■ CE QUI EST ATTENDU: Recopiez fidèlement le passage de l'extrait ci-dessous sur le départ de Roberto Saviano, en partant des mots « C'est dans un » et en vous arrêtant après « disparaître avant Noël. ».

C'est dans un entretien exclusif accordé à Repubblica, que l'écrivain Roberto Saviano, s'estimant prisonnier de son livre Gomorra, se voit contraint de quitter son pays. « Je quitte l'Italie pour avoir une vie », confie-t-il. Partir loin d'ici pour une longue période, ensuite ont verra, estime l'auteur. Hier, Roberto apprenait en effet que la famille Casalesi avait pointé sur lui un contrat qui devait le faire disparaître avant Noël.
Très critique à son propre égard, il a longtemps estimé que céder à l'appel de la fuite serait une mauvaise idée. « Rien à foutre du succès, je veux une vie. Je veux une maison. Je veux des amis, boire des bières dans des endroits publics, aller à la bibliothèque et choisir un livre juste par sa quatrième de couverture. Je veux marcher, prendre un bain de soleil, me balader sous la pluie, répondre sans peur ni angoisse à ma mère. »

■ DONNÉES FOURNIES:
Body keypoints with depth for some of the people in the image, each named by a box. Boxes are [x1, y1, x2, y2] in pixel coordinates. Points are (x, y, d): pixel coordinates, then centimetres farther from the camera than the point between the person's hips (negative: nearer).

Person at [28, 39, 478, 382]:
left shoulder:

==

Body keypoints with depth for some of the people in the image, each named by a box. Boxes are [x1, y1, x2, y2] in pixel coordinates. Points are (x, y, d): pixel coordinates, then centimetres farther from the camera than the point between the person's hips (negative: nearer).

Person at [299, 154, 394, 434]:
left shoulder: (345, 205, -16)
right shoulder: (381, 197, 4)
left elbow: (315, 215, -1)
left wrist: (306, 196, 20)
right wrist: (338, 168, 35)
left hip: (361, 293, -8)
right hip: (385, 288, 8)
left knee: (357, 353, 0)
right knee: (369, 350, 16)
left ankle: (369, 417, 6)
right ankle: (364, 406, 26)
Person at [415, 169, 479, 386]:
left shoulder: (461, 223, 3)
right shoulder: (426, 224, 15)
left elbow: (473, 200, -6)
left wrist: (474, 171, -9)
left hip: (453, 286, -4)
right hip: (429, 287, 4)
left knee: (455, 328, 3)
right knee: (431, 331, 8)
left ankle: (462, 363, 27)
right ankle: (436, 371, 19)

* * *

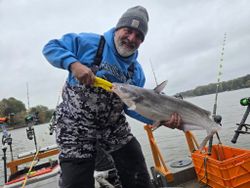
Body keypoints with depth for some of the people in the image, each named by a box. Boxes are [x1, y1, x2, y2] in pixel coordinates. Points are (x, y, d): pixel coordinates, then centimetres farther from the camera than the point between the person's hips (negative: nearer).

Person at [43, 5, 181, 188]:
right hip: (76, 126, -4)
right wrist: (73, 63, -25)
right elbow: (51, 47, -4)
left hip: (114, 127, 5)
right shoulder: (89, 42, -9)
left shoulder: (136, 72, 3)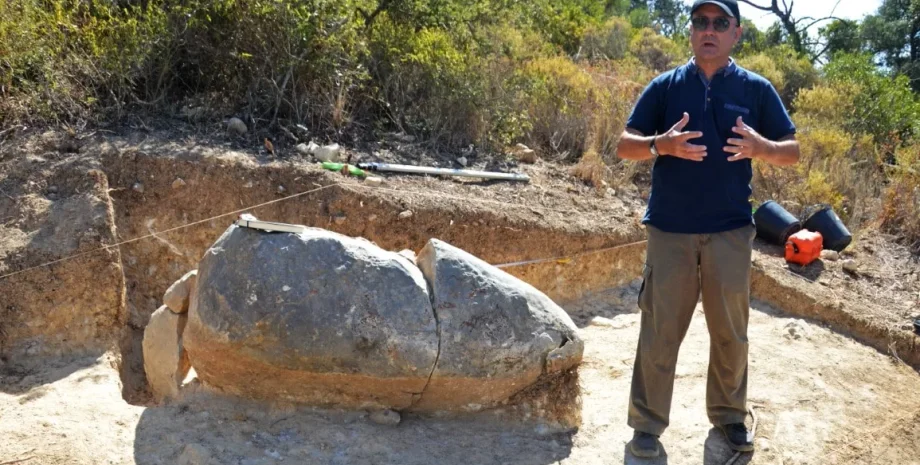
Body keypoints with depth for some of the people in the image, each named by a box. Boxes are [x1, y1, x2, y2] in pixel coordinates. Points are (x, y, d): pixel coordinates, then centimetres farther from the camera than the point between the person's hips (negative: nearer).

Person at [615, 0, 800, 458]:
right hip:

■ RÉSULTAT CI-DESSOUS:
C'est dans un entretien exclusif accordé à Repubblica, que l'écrivain Roberto Saviano, s'estimant prisonnier de son livre Gomorra, se voit contraint de quitter son pays. « Je quitte l'Italie pour avoir une vie », confie-t-il. Partir loin d'ici pour une longue période, ensuite ont verra, estime l'auteur. Hier, Roberto apprenait en effet que la famille Casalesi avait pointé sur lui un contrat qui devait le faire disparaître avant Noël.